'An American Impressionist' In Fairfield

'Gari Melchers: An American Impressionist At Home And Abroad' In Fairfield

In its history, Connecticut has seen more than its fair share of fine impressionist painters. Gari Melchers was not one of them. He was based in the Netherlands and Virginia. It's understandable that Connecticut residents may not be as familiar with Melchers' work than work by artists based at the Lyme, Greenwich or Kent colonies, which fill galleries in this state on a regular basis.

This makes the new 23-piece exhibit at Bellarmine Museum of Art on the Fairfield University campus a delightful discovery. Carey Mack Weber, registrar and collection manager at the university, says this is the first one-man show of Melchers' work in New England in 25 years.

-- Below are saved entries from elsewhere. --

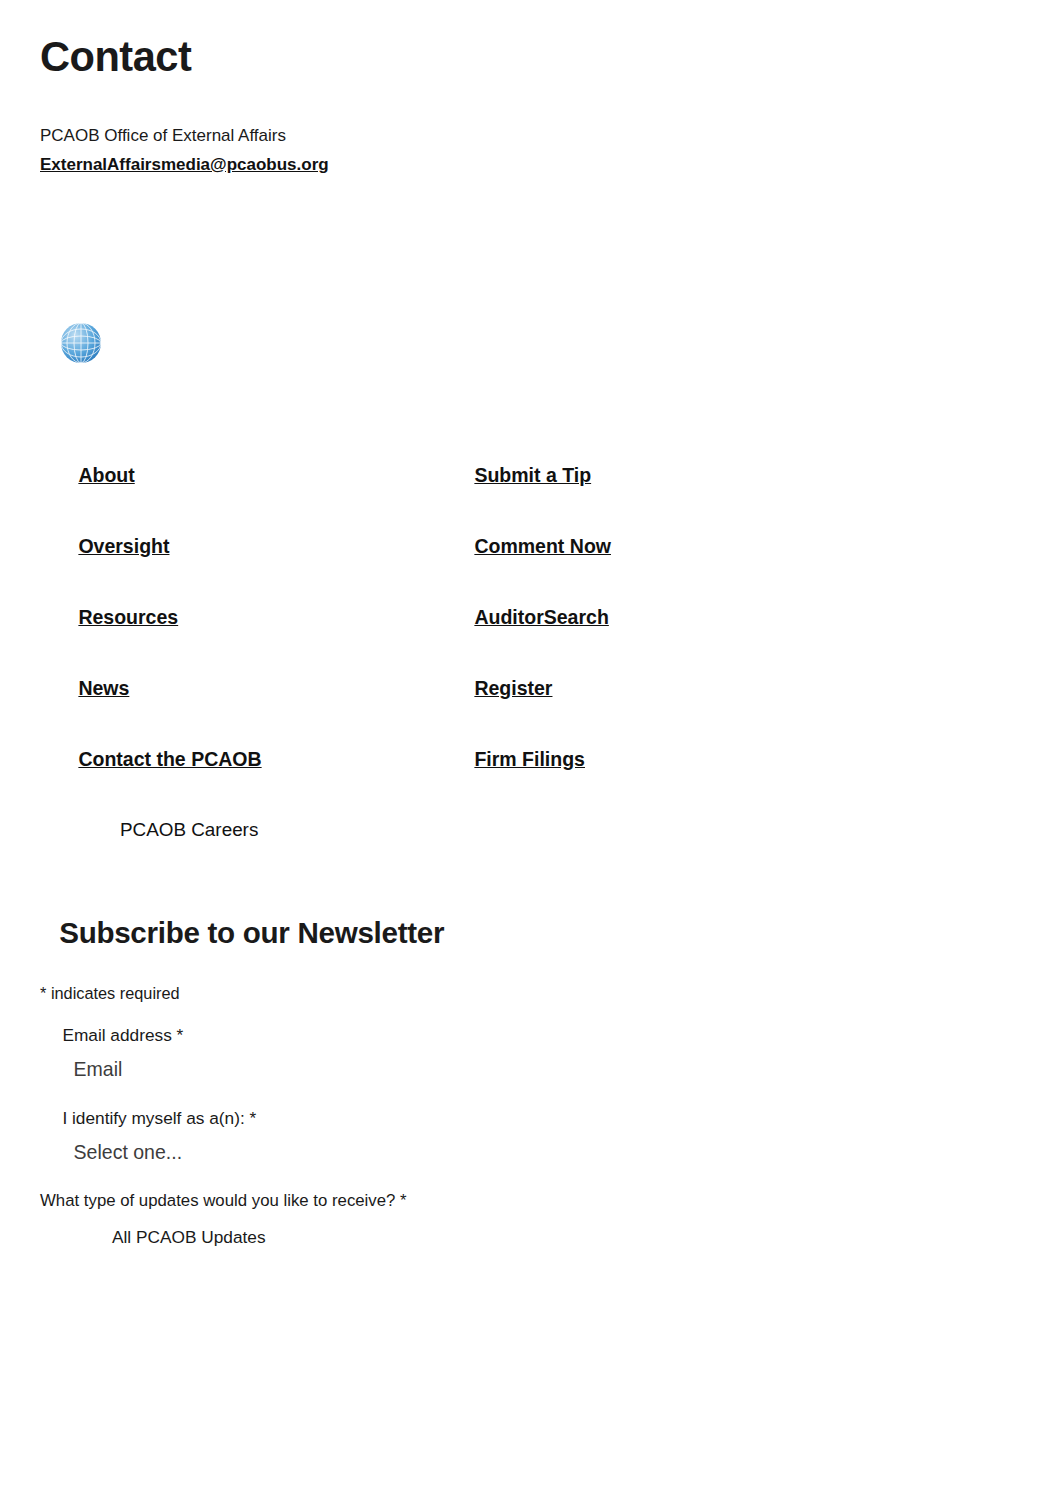Contact
PCAOB Office of External Affairs
ExternalAffairsmedia@pcaobus.org
About
Submit a Tip
Oversight
Comment Now
Resources
AuditorSearch
News
Register
Contact the PCAOB
Firm Filings
PCAOB Careers
Subscribe to our Newsletter
* indicates required
Email address *
I identify myself as a(n): * Select one... Investor Auditor Preparer Academic Other
What type of updates would you like to receive? *
All PCAOB Updates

Julius Garibaldi "Gari" Melchers (1860-1932) is notable for the wide variety in his media — gouache, watercolors, oils, drawings — and styles. His influences are varied: Monet's haystacks, Cassatt's images of mothers with children, Millet's images of the outdoor working classes, Homer's nautical scenes.

A particularly striking example is his "Homeward," a watercolor of a Dutch girl on a beach, her back to the artist, heading home with a clamdigging rake over her shoulder and a wicker basket strapped to her back. "Julia & Ivan," a pastel on paper, is a sweet scene of a woman breastfeeding her infant son. "The Landing, Bermuda" is a sunny, cheerful gouache of a Caribbean harbor. Two oil portraits hung side-by-side, "A Girls's Head," of a young blonde woman, and "Uncle Jim," of a middle-aged black man, show Melchers' dexterity with a variety of palettes, in both skin tone and background. "Kneeling Monk in a Church" is a surprise, not resembling anything else in the exhibit in either style or subject.

The show will be up until May 22. The opening reception, postponed by weather, has been rescheduled to Monday, March 23, beginning at 5:30 p.m. with a lecture by Joanna Catron of The Belmont, the Melchers estate and gallery in Fredericksburg, Va.